Vettel appeared to have things under control though, stretching the legs of his Ferrari through the final sector in particular as its power advantage showed. Hamilton was close, though, and growing in confidence.

And then came the mistake. Add it to the long list that stretches way back to Germany last year of moments Vettel cracked under pressure. Turning his car in for the Turn 4/5 chicane, Vettel lost the rear of his car for a second. While he was able to catch the snap, it sent him running across the grass, losing complete control of his car for a second.
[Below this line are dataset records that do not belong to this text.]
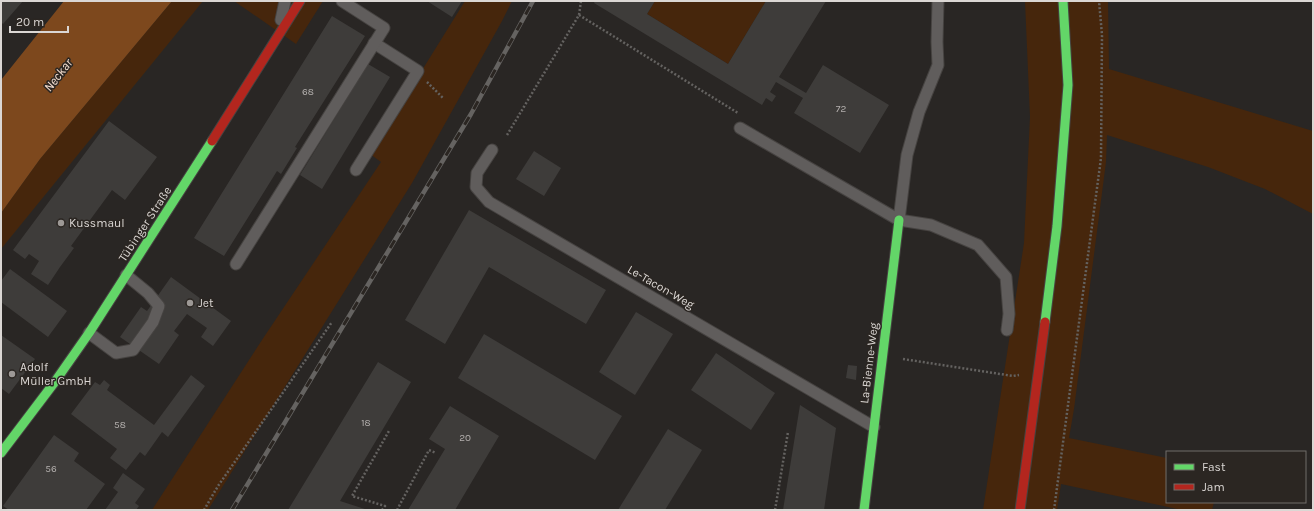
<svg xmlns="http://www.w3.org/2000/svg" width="1314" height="511" viewBox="0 0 1314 511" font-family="Karla,sans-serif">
  <rect width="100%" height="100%" fill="#292624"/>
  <g fill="#46260c">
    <path d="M172,1H203L1,249V213L40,159Z"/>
    <path d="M234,1H323L296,44Z"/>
    <path d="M465,1H512L502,21L412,183L208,510H152L262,340L381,162L370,154Z"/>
    <path d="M655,1H766L728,64L647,14Z"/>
    <path d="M1025,1H1108L1109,69L1313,131V214L1265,189L1208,167L1107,135L1106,162L1074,409L1069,438L1167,458V502H1214L1212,510H1182L1061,484L1057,510H983L1024,243L1030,117Z"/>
  </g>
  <path fill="#7d481d" d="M64,1H172L40,159L1,213V80Z"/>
  <g fill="#3e3c3a">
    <path d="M1,1H23L3,24L1,22Z"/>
    <path d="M427,1H462L452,17Z"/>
    <path d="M595,1H655L647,14L728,64L766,1H826L779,77L806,93L823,65L889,105L860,153L794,113L803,98L776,82L770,92L776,96L772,102L766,98L762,105L594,3Z"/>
    <path d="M332,16L365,36L295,147L297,148L281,174L277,171L224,256L194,238Z"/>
    <path d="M368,64L390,77L322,189L300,175Z"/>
    <path d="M109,121L157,157L125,200L112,190L71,246L74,248L60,267L48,285L31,274L39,261L29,254L25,259L13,250Z"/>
    <path d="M534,151L561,168L544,196L516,179Z"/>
    <path d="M469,210L606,290L586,324L489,267L445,344L405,320Z"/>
    <path d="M10,269L67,311L48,337L1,302V281Z"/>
    <path d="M171,277L231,321L213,346L201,337L207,328L187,314L174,331L179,335L159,364L120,337L141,307L147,311Z"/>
    <path d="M636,312L673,334L635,395L599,372Z"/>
    <path d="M484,334L622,416L595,460L458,378Z"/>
    <path d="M1,335L35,359L9,394L1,388Z"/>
    <path d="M716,353L775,393L751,430L691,390Z"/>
    <path d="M378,362L411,382L340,501L368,510H288Z"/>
    <path d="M848,365L857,366L856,380L846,378Z"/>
    <path d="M191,375L205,386L168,437L162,432L145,456L140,452L126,470L110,458L117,449L71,414L95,382L100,385L104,380L110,385L107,390L154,425Z"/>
    <path d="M800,405L836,428L824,510H783Z"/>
    <path d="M450,406L499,436L455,510H408L445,449L429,439Z"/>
    <path d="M668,429L702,450L665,510H618Z"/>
    <path d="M54,435L79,453L74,461L105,484L86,510H9L3,506Z"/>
    <path d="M123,473L145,489L135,503L139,506L136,510H105L118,492L113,488Z"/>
  </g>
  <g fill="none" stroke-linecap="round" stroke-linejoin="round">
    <g stroke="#464341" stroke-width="13">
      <g id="lane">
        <path d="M281,20L285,1"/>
        <path d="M740,128L899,220L931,225L978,245L1006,277L1009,314L1007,330"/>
        <path d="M492,150L477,173L476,187L489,202L874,427"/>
        <path d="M356,170L418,71L374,43"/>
        <path d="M899,220L907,155L919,112L938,65L937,42L938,1"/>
        <path d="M236,264L384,28L342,1"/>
        <path d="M89,333L116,353L133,350L153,322L159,306L148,293L126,275"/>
      </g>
    </g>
    <g stroke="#464341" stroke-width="11">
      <g id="fast">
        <path d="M1045,322L1057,226L1068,85L1063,1"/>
        <path d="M1,453L54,383L89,333L212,141"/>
        <path d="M864,510L899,220"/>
      </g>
    </g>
    <g stroke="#464341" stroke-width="11">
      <g id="jam">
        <path d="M212,141L300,1"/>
        <path d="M1020,510L1045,322"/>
      </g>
    </g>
    <g stroke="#646260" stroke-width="2.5" stroke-dasharray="2 2" stroke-linecap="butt">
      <path d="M579,15L738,113"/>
      <path d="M427,82L443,98"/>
      <path d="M507,135L579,15L581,1"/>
      <path d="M903,359L1013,376L1019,375"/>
      <path d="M204,510L218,486L332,322"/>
      <path d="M382,510L385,506L352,496L389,431"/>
      <path d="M397,510L429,450L436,453"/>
      <path d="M775,510L788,432"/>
      <path d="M1054,510L1101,158L1102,35L1099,1"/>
    </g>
    <use href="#lane" stroke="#605d5c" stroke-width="11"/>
    <use href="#fast" stroke="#63d668" stroke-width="9"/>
    <use href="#jam" stroke="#b3261e" stroke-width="9"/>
    <g stroke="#656361" stroke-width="4.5">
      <path id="rail" d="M232,510L471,114L533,1"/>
    </g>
    <use href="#rail" stroke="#2b2622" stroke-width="3" stroke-dasharray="9" stroke-linecap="butt"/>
  </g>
  <g fill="#9d9996" stroke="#2b2622" stroke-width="1.5">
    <circle cx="61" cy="223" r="4"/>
    <circle cx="190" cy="303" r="4"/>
    <circle cx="12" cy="374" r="4"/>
  </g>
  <g text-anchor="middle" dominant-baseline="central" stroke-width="3" stroke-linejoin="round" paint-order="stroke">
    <g font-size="10" fill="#b4b0ae">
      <text x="308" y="92">68</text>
      <text x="841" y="109">72</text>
      <text x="366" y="423">18</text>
      <text x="120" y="425">58</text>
      <text x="465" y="438">20</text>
      <text x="51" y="469">56</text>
    </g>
    <g font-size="12" fill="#dbd7d4" stroke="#2b2622" text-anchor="start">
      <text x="69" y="223">Kussmaul</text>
      <text x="198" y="303">Jet</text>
      <text x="20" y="367">Adolf<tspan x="20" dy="14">Müller GmbH</tspan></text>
    </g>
    <g font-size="12" fill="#dbd7d4" stroke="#2b2622">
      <text transform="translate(145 224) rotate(-57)">Tübinger Straße</text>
      <text transform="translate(661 287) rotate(30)">Le-Tacon-Weg</text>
      <text transform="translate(869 363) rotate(-83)">La-Bienne-Weg</text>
    </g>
    <g font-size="13" font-style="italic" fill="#f5dfd1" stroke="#2b2622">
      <text transform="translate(58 75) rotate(-52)">Neckar</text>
    </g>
  </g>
  <rect width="1314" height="511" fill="none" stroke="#dbd7d4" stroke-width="4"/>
  <rect x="1166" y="451" width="140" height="52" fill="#2b2622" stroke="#716d69"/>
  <rect x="1174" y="464" width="20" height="6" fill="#63d668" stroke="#716d69"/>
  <text x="1202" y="471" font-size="12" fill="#dbd7d4">Fast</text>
  <rect x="1174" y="484" width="20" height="6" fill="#b3261e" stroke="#716d69"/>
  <text x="1202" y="491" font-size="12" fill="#dbd7d4">Jam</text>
  <path d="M10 26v6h58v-6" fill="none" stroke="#dbd7d4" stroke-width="2"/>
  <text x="16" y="26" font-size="12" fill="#dbd7d4" stroke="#2b2622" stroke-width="3" paint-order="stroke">20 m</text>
</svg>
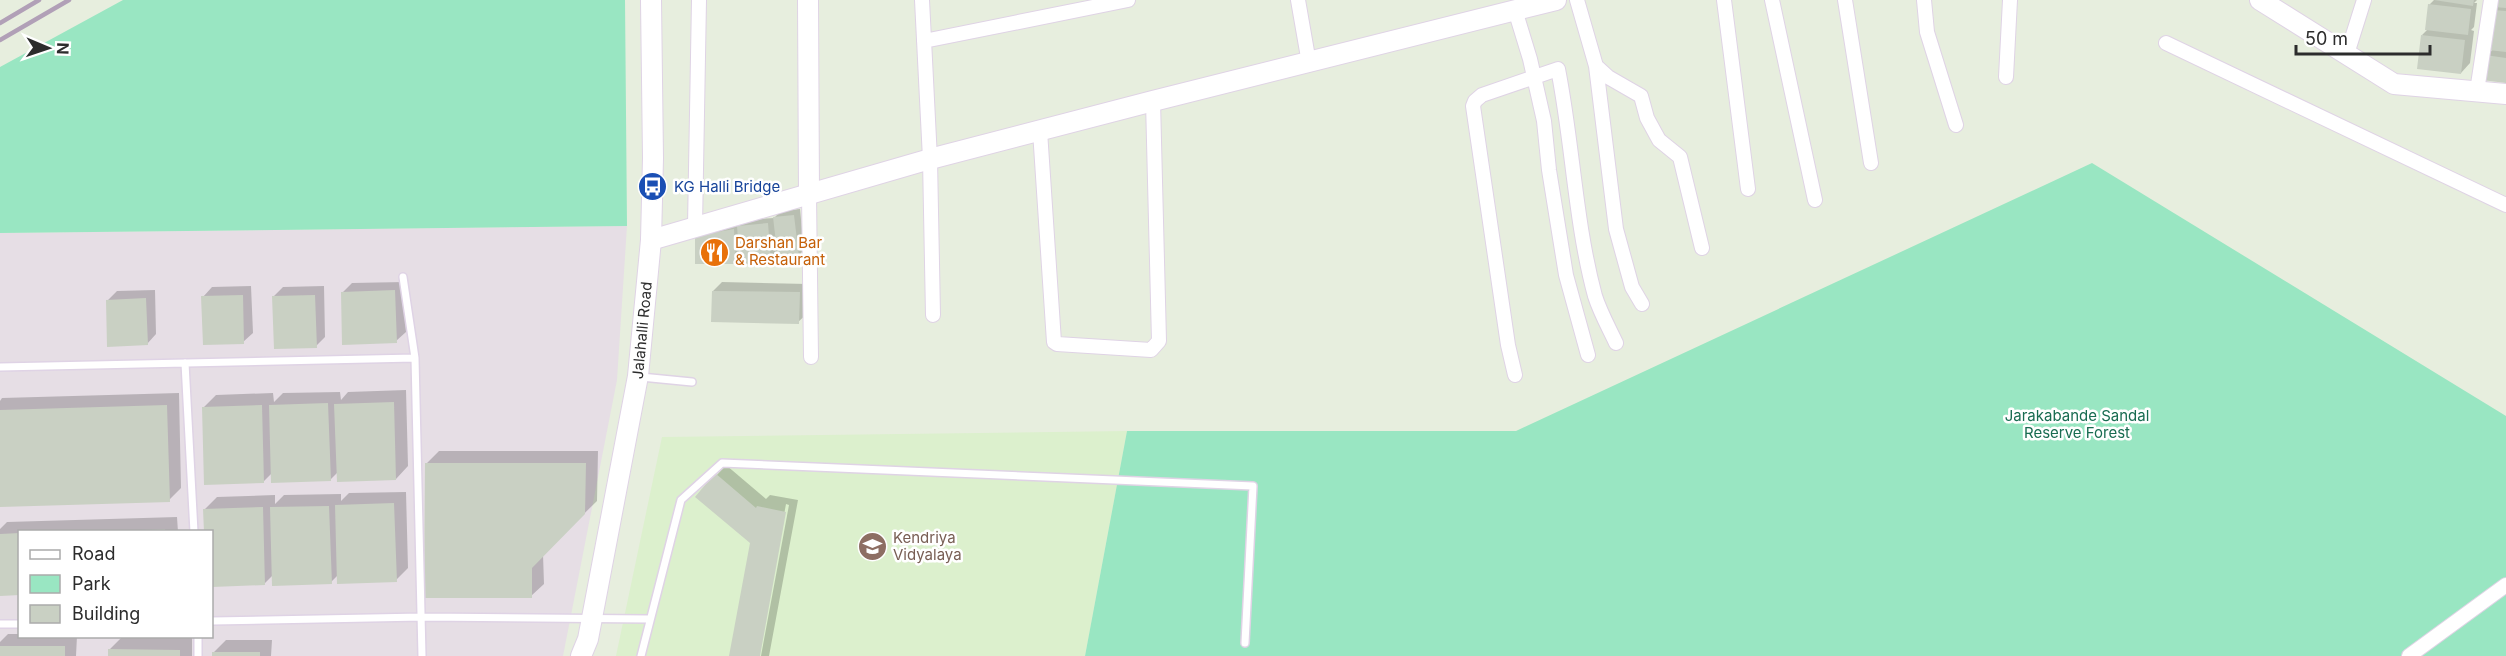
<svg xmlns="http://www.w3.org/2000/svg" width="2506" height="656" font-family="Inter,sans-serif">
<style>
.industrial{fill:#e6dee5;fill-rule:evenodd}
.education{fill:#dcf0cd}
.green{fill:#99e6c2}
.shadow{fill:#0003}
.building{fill:#c9d0c3}
.lines{fill:none;stroke-linecap:round;stroke-linejoin:round}
.lane-casing{stroke:#dfd3e5;stroke-width:10}
.street-casing{stroke:#dfd3e5;stroke-width:16}
.secondary-casing{stroke:#dfd3e5;stroke-width:22}
.lane{stroke:#fff;stroke-width:7}
.street{stroke:#fff;stroke-width:14}
.secondary{stroke:#fff;stroke-width:20}
.rail{stroke:#b1a0b7;stroke-width:4.5}
.labels{text-anchor:middle;stroke-width:5;stroke-linejoin:round;paint-order:stroke}
.transit-label{font-size:15px;fill:#164399;stroke:#fff;text-anchor:start}
.food-label{font-size:15px;fill:#c56008;stroke:#fff;text-anchor:start}
.street-label{font-size:15px;fill:#2c2c2c;stroke:#fff}
.park-label{font-size:15px;fill:#186c51;stroke:#fff}
.education-label{font-size:15px;fill:#785e54;stroke:#fff;text-anchor:start}
</style>
<rect width="100%" height="100%" fill="#e7eede"/>
<!-- industrial -->
<path class="industrial" d="M627,226L617,380L563,656H0V233ZM20,532H212V636H20Z"/>
<!-- education -->
<path class="education" d="M1127,431L1085,656H616L662,437Z"/>
<!-- green -->
<path class="green" d="M123,0H625L627,226L0,233V67Z
M2092,163L2506,416V656H1085L1127,431H1516Z"/>
<!-- shadow -->
<path class="shadow" d="M2434,0H2477L2474,3H2477L2474,27L2471,30L2474,31L2470,63L2461,73L2422,35L2428,29L2429,5Z
M2506,0V82L2486,56L2493,49L2494,10Z
M800,209L804,250L798,256L779,253L770,261L741,257L736,262L696,237L739,224V226L745,220L774,218L781,211Z
M404,282L406,332L396,341L342,293L352,283Z
M722,282L808,284V313L798,322L713,291Z
M251,286L253,333L243,342L203,297L212,287Z
M324,286L325,337L316,346L274,296L283,287Z
M155,290L156,334L147,344L108,300L117,291Z
M406,390L408,466L396,479L338,472L330,480L272,473L263,482L204,407L216,395L273,393L274,402L283,393L340,392L341,400L348,392Z
M179,393L181,488L169,500L0,505V401L2,398Z
M439,451H598L597,501L543,554L544,584L531,596L426,464Z
M726,465L766,499L770,495L798,500L769,656H761L789,505L786,504L758,656H731L752,538L698,496Z
M406,492L408,568L396,580L338,575L331,582L273,575L264,584L212,586V532L204,510L217,497L275,495V504L284,495L341,494V501L349,493Z
M177,517L178,532H20V593L0,594V529L7,522Z
M8,634H20V636H77L76,656H0V642Z
M122,637L192,638V656H109V650Z
M226,640H272L271,656H214V652Z"/>
<!-- building -->
<path class="building" d="M2434,0H2474L2473,6Z
M2495,0H2506V8L2494,7Z
M2428,4L2471,9L2468,35L2425,30Z
M2493,10L2506,11V52L2488,50Z
M2421,35L2465,40L2461,74L2417,69Z
M2485,55L2506,58V83L2482,80Z
M794,215L799,257L778,260L773,217Z
M768,223L771,262L740,265L737,226Z
M734,229L736,264H695V236Z
M395,290L397,343L342,345L341,292Z
M712,291L800,292L799,324L711,322Z
M243,295L244,344L203,345L201,296Z
M315,295L317,348L274,349L272,296Z
M146,298L148,345L107,347L106,300Z
M394,402L396,480L337,482L334,404Z
M328,403L331,481L271,483L269,405Z
M167,405L170,502L0,507V410Z
M262,405L264,483L204,485L202,407Z
M425,463H586L585,514L532,568V598H424Z
M715,473L756,508L757,506L786,512L760,656H729L750,543L695,497Z
M394,503L397,582L337,584L335,505Z
M329,506L332,584L272,586L270,507Z
M263,507L265,585L212,587V532H204L203,509Z
M165,529L166,532H140V530Z
M20,533V595L0,596V534Z
M0,646H65V656H0Z
M108,649L180,650V656H108Z
M212,652H260V656H212Z"/>
<g class="lines">
<defs>
<path id="lane" d="M403,277L415,358L422,656
M185,363L194,532
M0,367L415,358
M641,377L692,382
M212,621L422,617L649,619
M0,624H20
M198,656V636
M641,656L681,500L722,463L1253,486L1245,643"/>
<path id="street" d="M922,0L930,159L933,315
M1298,0L1309,63
M1577,0L1596,66L1608,77L1641,96L1647,118L1659,140L1680,157L1702,248
M1724,0L1748,189
M1772,0L1815,200
M1845,0L1871,163
M1924,0L1927,32L1956,125
M1515,10L1530,59L1544,121L1549,170L1566,275L1588,355
M924,41L1128,0
M2166,43L2506,205
M2347,54L2364,0
M1596,66L1616,229L1632,287L1642,304
M2006,77L2010,0
M2477,91L2491,0
M1040,131L1054,342L1057,344L1151,350L1159,341L1153,101
M809,194L811,357
M695,226L699,0
M1515,375L1508,345L1473,106L1475,101L1482,95L1558,69C1573,145 1575,222 1595,296C1600,312 1609,328 1616,343
M2409,656L2506,585"/>
<g id="secondary">
<path d="M808,0L809,194"/>
<path d="M2260,0L2394,84L2506,94"/>
<path d="M651,240L930,159L1153,101L1556,0"/>
<path id="s1" d="M581,656L588,639L638,376L651,240L653,158L651,0"/>
</g>
</defs>
<!-- lane casing -->
<use href="#lane" class="lane-casing"/>
<!-- street casing -->
<use href="#street" class="street-casing"/>
<!-- secondary casing -->
<use href="#secondary" class="secondary-casing"/>
<!-- lane -->
<use href="#lane" class="lane"/>
<!-- street -->
<use href="#street" class="street"/>
<!-- secondary -->
<use href="#secondary" class="secondary"/>
<!-- rail -->
<path class="rail" d="M0,23L39,0
M0,40L69,0"/>
</g>
<!-- icons -->
<defs>
<symbol id="bus-disc" viewBox="-11 -11 22 22"><circle r="9.5" fill="#1a4fb4" stroke="#fff"/><path d="M-5-6H5V4H4V6H2V4H-2V6H-4V4H-5ZM-3.5-4V0h7V-4ZM-3.5 1.2v1.5H-2V1.2ZM2 1.2v1.5H3.5V1.2Z" fill="#fff"/></symbol>
<symbol id="restaurant-disc" viewBox="-11 -11 22 22"><circle r="9.5" fill="#e8710a" stroke="#fff"/><path d="M-5-6h1v4h1v-4h1v4h1v-4h1v5L-1.5 .5V6h-2V.5L-5-1ZM5-6V6H3V1.5H1.5Q1.5-4 5-6Z" fill="#fff"/></symbol>
<symbol id="school-disc" viewBox="-11 -11 22 22"><circle r="9.5" fill="#8d6e63" stroke="#fff"/><path d="M0-5L7-2L0 1L-7-2ZM-4 1L0 2.5L4 1V4Q0 6-4 4Z" fill="#fff"/></symbol>
</defs>
<g fill-rule="evenodd">
<use href="#bus-disc" x="636" y="170" width="33" height="33"/>
<use href="#restaurant-disc" x="698" y="236" width="33" height="33"/>
<use href="#school-disc" x="856" y="530" width="33" height="33"/>
</g>
<g class="labels">
<!-- transit labels -->
<g class="transit-label">
<text x="674" y="192">KG Halli Bridge</text>
</g>
<!-- food labels -->
<g class="food-label">
<text x="735" y="248">Darshan Bar<tspan x="735" dy="17">&amp; Restaurant</tspan></text>
</g>
<!-- street labels -->
<g class="street-label">
<text dy="5" stroke="none"><textPath href="#s1" startOffset="332">Jalahalli Road</textPath></text>
</g>
<!-- park labels -->
<g class="park-label">
<text x="2077" y="421">Jarakabande Sandal<tspan x="2077" dy="17">Reserve Forest</tspan></text>
</g>
<!-- education labels -->
<g class="education-label">
<text x="893" y="543">Kendriya<tspan x="893" dy="17">Vidyalaya</tspan></text>
</g>
</g>
<!-- legend -->
<rect x="18" y="530" width="195" height="108" fill="#ffffff" stroke="#ababab" stroke-width="1.5"/>
<rect x="30" y="550" width="30" height="9" fill="#ffffff" stroke="#ababab" stroke-width="1.5"/>
<text x="72" y="560" font-size="18" fill="#2c2c2c">Road</text>
<rect x="30" y="575" width="30" height="18" fill="#99e6c2" stroke="#ababab" stroke-width="1.5"/>
<text x="72" y="590" font-size="18" fill="#2c2c2c">Park</text>
<rect x="30" y="605" width="30" height="18" fill="#c9d0c3" stroke="#ababab" stroke-width="1.5"/>
<text x="72" y="620" font-size="18" fill="#2c2c2c">Building</text>
<!-- north arrow -->
<g transform="translate(48 48) rotate(92)" stroke="#ffffff" stroke-width="4.5" paint-order="stroke">
<path d="M0-4.5L10 22L0 15L-10 22Z" fill="#2c2c2c"/>
<text y="-9" font-size="16" font-weight="bold" text-anchor="middle" fill="#2c2c2c">N</text>
</g>
<!-- scale -->
<path d="M2296 45v9h134v-9" fill="none" stroke="#2c2c2c" stroke-width="3"/>
<text x="2305" y="45" font-size="18" fill="#2c2c2c" stroke="#ffffff" stroke-width="4.5" paint-order="stroke">50 m</text>
</svg>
As Vettel rejoined the circuit, Hamilton quickly tried to swoop around the outside, only for the gap to narrow as the Ferrari came across. Hamilton backed out and settled down again into second place, reporting the “dangerous” move over team radio.

The incident appeared to break Hamilton’s rhythm, interestingly. Vettel gathered himself well and began to eke out the gap again, rising to 2.7 seconds just moments before the penalty was handed down.

From that point, the race was settled. Try as he might, Vettel wasn’t able to pull out five seconds on Hamilton behind; he’d been pushing all race just to stay ahead of the Mercedes driver, leaving little in reserve. And as much as he may dislike winning while crossing the line second, Hamilton wasn’t ever going to make a lunge on Vettel for the lead when he didn’t need to take that risk.

The final 12 laps of the race, the crescendo the whole race weekend had been building up to, was totally defused by the stewards’ ruling. Regardless of your view on the decision, it was disappointing to see the battle between Hamilton and Vettel end in such a disappointing fashion.

The post-race drama made for sensational television – but tens of millions of fans from around the world are not tuning in to watch parc ferme. They want to see great racing between the greatest racing drivers in the world, who left nothing on the table for 58 laps at the Circuit Gilles Villeneuve and were setting things up for a tense fight to the finish.

That was sadly stolen away from us today.